In the era of “growth at all costs,” you could ignore this. Fill the funnel. Hire more AEs. Figure it out later. In the era of profitable growth, this is the difference between scaling and stalling.
So why isn’t everyone doing this?
I see two reasons:
Marketing isn’t measured on revenue. Their job is to create leads for sales. By every measurable angle, the high-friction model looks better. It generates more leads. You can’t fix this until you stop treating marketing and sales as separate entities with different goals and understand the full buyer journey’s impact on your business
Revenue leaders were trained on playbooks where early sales intervention was the goal. Buyer behavior and SaaS economic models have changed, but moving away from what worked earlier is difficult, especially when this new playbook isn’t considered best practice.
This is a strategic decision revenue leadership must make. The biggest objection I still hear:
“Our business will suffer if we don’t capture leads and instead give away our pricing and more.”
I’m here to tell you it’s not true.
If you don’t believe me, listen to the market leaders.
I ran a study of the 50 fastest growing companies of 2025.
50 out of 50 subscribe to the low-friction self-service model.
Not most of them. ALL of them.
Buyers want this.
The market leaders are doing it.
Why aren’t you?
The upside I left out
I tried to stay true to the numbers in each model. I didn’t add the 2 effects I’ve seen every time I’ve been part of making a buying journey self-served:
More inbound leads.
People like your brand more. They appreciate transparency. Your valuable content now affects search rankings (especially AI citations) which drives more great converting traffic. All of those effects will result in more inbound leads.
Cleaner pipeline.
Everyone feels the pressure of getting deals in, so reps add deals they hope will close, even when they know better. This bloats your forecast, breaks your percentages and wastes time on low-intent leads. With the self-service model, there are fewer bad deals to work on.
These are real bonuses, not included in the model above.
A last note on the numbers
These aren’t lab-tested figures. There’s no single study that connects all these dots (yet). This is a directional model. Built from the research that does exist combined with industry experience and informed estimates.
My goal wasn’t to hand you a CFO-ready ROI deck. It was to show that the model behind low friction self-serve works. Even when you adjust the inputs.
So challenge it.
I’m building a calculator where you can input your own numbers. If you want it when it’s done, write me at soren@lowfriction.io.
I’m part of a community of marketers who believe removing friction builds better businesses. If you find evidence otherwise, I want to know.
Conclusion: Your demo gate doesn’t protect your business.

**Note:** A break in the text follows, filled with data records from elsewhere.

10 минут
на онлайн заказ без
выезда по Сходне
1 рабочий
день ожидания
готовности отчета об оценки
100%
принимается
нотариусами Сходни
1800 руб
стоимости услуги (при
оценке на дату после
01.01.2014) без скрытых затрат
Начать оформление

It hurts it.
The cohort analysis tells a clear story: Both ways produce similar deal volume over 90 days. But that’s also the only metric that is close.
40% less sales time
15% larger deals
30% shorter sales cycles
18% more revenue
The question isn’t whether you can afford to lower the friction for your buyers.
It’s whether you can afford not to.














I totally agree and love the modelling here. The hardest part is getting buy-in from leadership for even experimenting with it. Because you need to create a separate landing and ensure you split the traffic. Another part - coordinating outbound with sales (what lp do they share).
How do you handle convos with leadership and actually make the experiment work? And what’s the timeline for both models to have enough data and proof?